■ MATERIAL PROVIDED
[Start of Attachment]

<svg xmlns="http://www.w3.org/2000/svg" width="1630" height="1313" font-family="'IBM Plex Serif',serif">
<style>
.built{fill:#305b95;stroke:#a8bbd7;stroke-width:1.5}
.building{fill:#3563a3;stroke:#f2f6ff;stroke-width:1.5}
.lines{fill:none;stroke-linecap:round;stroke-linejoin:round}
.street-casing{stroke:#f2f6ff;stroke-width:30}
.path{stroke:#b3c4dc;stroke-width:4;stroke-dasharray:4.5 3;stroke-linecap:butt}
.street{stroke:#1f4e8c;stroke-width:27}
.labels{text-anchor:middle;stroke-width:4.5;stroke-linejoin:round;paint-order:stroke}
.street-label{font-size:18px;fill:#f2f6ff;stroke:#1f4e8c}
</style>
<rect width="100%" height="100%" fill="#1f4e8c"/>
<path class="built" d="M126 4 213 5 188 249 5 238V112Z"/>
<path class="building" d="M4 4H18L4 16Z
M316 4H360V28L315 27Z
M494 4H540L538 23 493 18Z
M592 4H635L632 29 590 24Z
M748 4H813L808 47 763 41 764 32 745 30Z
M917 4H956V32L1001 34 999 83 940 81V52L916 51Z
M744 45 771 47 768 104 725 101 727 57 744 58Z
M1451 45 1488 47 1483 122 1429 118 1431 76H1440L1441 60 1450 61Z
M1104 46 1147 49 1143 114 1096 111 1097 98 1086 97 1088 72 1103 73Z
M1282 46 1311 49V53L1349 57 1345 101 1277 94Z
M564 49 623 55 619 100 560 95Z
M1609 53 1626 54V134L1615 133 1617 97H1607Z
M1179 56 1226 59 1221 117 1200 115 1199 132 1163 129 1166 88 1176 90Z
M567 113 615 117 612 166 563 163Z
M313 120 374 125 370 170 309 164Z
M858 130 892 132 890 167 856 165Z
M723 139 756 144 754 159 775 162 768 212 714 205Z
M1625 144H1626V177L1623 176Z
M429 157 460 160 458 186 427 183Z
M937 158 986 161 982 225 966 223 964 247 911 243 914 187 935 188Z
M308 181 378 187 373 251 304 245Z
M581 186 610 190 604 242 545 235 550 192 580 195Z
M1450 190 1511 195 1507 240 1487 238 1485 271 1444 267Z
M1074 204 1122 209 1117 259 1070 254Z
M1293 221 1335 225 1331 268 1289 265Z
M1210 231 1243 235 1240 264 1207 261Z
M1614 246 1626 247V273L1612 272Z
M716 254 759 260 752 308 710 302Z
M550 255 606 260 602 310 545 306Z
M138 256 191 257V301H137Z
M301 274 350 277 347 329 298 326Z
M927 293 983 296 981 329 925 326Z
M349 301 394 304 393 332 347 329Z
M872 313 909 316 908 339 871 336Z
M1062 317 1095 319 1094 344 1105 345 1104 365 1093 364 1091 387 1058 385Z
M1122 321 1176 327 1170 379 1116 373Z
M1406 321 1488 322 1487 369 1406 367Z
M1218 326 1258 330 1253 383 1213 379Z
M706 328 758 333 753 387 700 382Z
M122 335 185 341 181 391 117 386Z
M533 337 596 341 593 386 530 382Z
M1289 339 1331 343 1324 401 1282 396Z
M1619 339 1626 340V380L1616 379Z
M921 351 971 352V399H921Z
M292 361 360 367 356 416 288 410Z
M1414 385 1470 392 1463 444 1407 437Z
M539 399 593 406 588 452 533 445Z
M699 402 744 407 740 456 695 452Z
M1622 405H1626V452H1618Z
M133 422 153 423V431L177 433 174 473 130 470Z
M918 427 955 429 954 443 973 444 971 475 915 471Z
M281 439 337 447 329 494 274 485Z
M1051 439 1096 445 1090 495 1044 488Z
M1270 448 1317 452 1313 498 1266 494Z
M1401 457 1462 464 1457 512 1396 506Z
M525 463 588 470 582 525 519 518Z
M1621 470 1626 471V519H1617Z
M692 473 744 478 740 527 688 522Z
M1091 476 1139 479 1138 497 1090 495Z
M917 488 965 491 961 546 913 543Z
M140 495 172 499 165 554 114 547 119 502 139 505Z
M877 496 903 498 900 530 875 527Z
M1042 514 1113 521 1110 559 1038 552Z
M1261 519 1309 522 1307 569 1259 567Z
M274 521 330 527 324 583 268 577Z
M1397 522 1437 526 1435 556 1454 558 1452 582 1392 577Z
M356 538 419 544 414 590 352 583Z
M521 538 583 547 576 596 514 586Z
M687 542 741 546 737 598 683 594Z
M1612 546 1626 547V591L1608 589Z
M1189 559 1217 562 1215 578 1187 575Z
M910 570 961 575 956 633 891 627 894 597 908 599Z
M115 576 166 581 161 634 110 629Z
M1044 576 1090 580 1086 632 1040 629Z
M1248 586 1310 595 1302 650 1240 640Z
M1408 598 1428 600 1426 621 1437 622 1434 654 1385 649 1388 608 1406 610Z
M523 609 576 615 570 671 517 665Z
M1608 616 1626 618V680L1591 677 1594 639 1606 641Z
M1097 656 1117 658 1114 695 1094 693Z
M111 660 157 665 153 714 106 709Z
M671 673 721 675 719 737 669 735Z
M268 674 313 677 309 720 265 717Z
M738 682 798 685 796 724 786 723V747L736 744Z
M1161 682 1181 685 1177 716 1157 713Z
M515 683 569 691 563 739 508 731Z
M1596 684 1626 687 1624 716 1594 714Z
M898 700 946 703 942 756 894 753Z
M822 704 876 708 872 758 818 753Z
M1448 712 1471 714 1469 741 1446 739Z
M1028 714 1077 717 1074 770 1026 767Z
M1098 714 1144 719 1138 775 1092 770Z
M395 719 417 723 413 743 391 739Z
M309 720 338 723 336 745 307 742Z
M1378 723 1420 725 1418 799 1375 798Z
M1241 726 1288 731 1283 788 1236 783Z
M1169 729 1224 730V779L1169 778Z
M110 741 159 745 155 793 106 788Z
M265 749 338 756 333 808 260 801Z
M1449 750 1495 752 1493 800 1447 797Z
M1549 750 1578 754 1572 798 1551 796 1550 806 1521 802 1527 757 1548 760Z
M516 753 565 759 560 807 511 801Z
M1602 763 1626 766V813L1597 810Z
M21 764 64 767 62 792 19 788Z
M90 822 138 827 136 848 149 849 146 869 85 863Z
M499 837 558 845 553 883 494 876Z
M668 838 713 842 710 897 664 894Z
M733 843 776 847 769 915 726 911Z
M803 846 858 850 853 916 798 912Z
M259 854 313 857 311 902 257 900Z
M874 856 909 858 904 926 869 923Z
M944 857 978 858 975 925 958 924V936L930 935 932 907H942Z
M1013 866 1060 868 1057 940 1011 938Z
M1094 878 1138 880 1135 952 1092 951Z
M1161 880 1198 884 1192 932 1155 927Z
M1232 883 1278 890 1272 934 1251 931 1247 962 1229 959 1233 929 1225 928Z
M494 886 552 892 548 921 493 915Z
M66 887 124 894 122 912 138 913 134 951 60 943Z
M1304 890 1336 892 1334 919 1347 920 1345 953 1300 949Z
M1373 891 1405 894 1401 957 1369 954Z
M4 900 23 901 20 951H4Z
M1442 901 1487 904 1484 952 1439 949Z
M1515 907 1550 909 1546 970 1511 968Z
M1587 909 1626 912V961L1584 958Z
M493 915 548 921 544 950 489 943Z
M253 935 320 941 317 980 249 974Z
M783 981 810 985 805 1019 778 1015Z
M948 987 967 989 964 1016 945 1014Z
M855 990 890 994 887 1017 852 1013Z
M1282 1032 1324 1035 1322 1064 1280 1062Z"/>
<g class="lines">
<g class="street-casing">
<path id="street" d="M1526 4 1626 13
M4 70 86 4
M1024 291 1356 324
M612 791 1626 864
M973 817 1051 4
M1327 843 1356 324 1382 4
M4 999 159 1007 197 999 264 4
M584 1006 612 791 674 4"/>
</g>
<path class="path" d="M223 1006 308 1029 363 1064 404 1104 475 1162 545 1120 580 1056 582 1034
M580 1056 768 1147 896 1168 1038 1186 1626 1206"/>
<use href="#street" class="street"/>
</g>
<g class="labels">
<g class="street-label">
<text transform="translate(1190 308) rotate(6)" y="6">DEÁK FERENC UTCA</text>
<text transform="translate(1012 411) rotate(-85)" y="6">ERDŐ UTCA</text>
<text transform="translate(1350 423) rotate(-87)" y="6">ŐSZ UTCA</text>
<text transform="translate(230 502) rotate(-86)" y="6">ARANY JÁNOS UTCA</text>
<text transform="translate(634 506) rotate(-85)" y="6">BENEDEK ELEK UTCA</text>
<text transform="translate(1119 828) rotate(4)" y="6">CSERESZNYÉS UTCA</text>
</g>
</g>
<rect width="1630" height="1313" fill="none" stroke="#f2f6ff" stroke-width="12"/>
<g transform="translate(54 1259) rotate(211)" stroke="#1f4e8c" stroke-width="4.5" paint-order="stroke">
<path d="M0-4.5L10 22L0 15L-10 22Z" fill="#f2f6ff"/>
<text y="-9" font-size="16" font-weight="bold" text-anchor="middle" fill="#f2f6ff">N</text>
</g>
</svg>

[End of Attachment]

■ TASK PROMPT
Could you show every line of the material that includes the string "linecap"?

■ PROBLEM SOLUTION
.lines{fill:none;stroke-linecap:round;stroke-linejoin:round}
.path{stroke:#b3c4dc;stroke-width:4;stroke-dasharray:4.5 3;stroke-linecap:butt}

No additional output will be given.